Excerpts from a dataset:
....................

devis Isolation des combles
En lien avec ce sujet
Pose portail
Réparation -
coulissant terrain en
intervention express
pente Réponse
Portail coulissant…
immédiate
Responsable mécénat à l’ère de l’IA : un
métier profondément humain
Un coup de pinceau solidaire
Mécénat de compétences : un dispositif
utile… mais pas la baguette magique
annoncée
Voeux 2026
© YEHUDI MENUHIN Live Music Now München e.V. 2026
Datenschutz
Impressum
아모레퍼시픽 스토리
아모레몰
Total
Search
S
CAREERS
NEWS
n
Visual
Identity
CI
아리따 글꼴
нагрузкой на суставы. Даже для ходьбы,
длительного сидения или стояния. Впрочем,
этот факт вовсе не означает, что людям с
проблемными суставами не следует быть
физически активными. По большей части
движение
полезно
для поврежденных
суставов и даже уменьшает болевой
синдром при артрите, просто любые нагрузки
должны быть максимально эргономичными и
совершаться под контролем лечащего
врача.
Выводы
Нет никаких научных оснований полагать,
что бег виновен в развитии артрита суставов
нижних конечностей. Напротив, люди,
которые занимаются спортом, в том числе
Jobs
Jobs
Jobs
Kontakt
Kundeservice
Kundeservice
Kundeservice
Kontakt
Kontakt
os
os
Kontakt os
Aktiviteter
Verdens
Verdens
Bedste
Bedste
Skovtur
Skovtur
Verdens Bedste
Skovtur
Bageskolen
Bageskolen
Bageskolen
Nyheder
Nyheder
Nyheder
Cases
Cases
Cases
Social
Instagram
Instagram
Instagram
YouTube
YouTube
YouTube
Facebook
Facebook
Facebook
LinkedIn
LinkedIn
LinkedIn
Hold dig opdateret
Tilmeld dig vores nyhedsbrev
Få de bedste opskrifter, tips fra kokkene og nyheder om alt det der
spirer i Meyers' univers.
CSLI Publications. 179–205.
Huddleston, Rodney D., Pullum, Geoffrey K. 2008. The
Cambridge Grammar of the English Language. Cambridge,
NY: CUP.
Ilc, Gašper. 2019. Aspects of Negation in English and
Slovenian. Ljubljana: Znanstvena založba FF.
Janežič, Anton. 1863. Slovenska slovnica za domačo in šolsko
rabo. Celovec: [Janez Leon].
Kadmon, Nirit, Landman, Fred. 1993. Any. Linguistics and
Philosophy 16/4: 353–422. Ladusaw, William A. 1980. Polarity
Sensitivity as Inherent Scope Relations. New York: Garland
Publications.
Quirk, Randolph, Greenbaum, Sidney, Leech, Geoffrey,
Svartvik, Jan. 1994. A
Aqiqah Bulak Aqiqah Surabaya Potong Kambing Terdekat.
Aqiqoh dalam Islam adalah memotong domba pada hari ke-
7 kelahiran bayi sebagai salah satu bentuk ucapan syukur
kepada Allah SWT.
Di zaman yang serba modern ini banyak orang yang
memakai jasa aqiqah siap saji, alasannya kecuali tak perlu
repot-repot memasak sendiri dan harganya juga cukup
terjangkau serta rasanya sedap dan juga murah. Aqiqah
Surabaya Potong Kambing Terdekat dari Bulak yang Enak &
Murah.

....................

Reproduce all of the lines above verbatim, without alteration.

Solved problem:
devis Isolation des combles
En lien avec ce sujet
Pose portail
Réparation -
coulissant terrain en
intervention express
pente Réponse
Portail coulissant…
immédiate
Responsable mécénat à l’ère de l’IA : un
métier profondément humain
Un coup de pinceau solidaire
Mécénat de compétences : un dispositif
utile… mais pas la baguette magique
annoncée
Voeux 2026
© YEHUDI MENUHIN Live Music Now München e.V. 2026
Datenschutz
Impressum
아모레퍼시픽 스토리
아모레몰
Total
Search
S
CAREERS
NEWS
n
Visual
Identity
CI
아리따 글꼴
нагрузкой на суставы. Даже для ходьбы,
длительного сидения или стояния. Впрочем,
этот факт вовсе не означает, что людям с
проблемными суставами не следует быть
физически активными. По большей части
движение
полезно
для поврежденных
суставов и даже уменьшает болевой
синдром при артрите, просто любые нагрузки
должны быть максимально эргономичными и
совершаться под контролем лечащего
врача.
Выводы
Нет никаких научных оснований полагать,
что бег виновен в развитии артрита суставов
нижних конечностей. Напротив, люди,
которые занимаются спортом, в том числе
Jobs
Jobs
Jobs
Kontakt
Kundeservice
Kundeservice
Kundeservice
Kontakt
Kontakt
os
os
Kontakt os
Aktiviteter
Verdens
Verdens
Bedste
Bedste
Skovtur
Skovtur
Verdens Bedste
Skovtur
Bageskolen
Bageskolen
Bageskolen
Nyheder
Nyheder
Nyheder
Cases
Cases
Cases
Social
Instagram
Instagram
Instagram
YouTube
YouTube
YouTube
Facebook
Facebook
Facebook
LinkedIn
LinkedIn
LinkedIn
Hold dig opdateret
Tilmeld dig vores nyhedsbrev
Få de bedste opskrifter, tips fra kokkene og nyheder om alt det der
spirer i Meyers' univers.
CSLI Publications. 179–205.
Huddleston, Rodney D., Pullum, Geoffrey K. 2008. The
Cambridge Grammar of the English Language. Cambridge,
NY: CUP.
Ilc, Gašper. 2019. Aspects of Negation in English and
Slovenian. Ljubljana: Znanstvena založba FF.
Janežič, Anton. 1863. Slovenska slovnica za domačo in šolsko
rabo. Celovec: [Janez Leon].
Kadmon, Nirit, Landman, Fred. 1993. Any. Linguistics and
Philosophy 16/4: 353–422. Ladusaw, William A. 1980. Polarity
Sensitivity as Inherent Scope Relations. New York: Garland
Publications.
Quirk, Randolph, Greenbaum, Sidney, Leech, Geoffrey,
Svartvik, Jan. 1994. A
Aqiqah Bulak Aqiqah Surabaya Potong Kambing Terdekat.
Aqiqoh dalam Islam adalah memotong domba pada hari ke-
7 kelahiran bayi sebagai salah satu bentuk ucapan syukur
kepada Allah SWT.
Di zaman yang serba modern ini banyak orang yang
memakai jasa aqiqah siap saji, alasannya kecuali tak perlu
repot-repot memasak sendiri dan harganya juga cukup
terjangkau serta rasanya sedap dan juga murah. Aqiqah
Surabaya Potong Kambing Terdekat dari Bulak yang Enak &
Murah.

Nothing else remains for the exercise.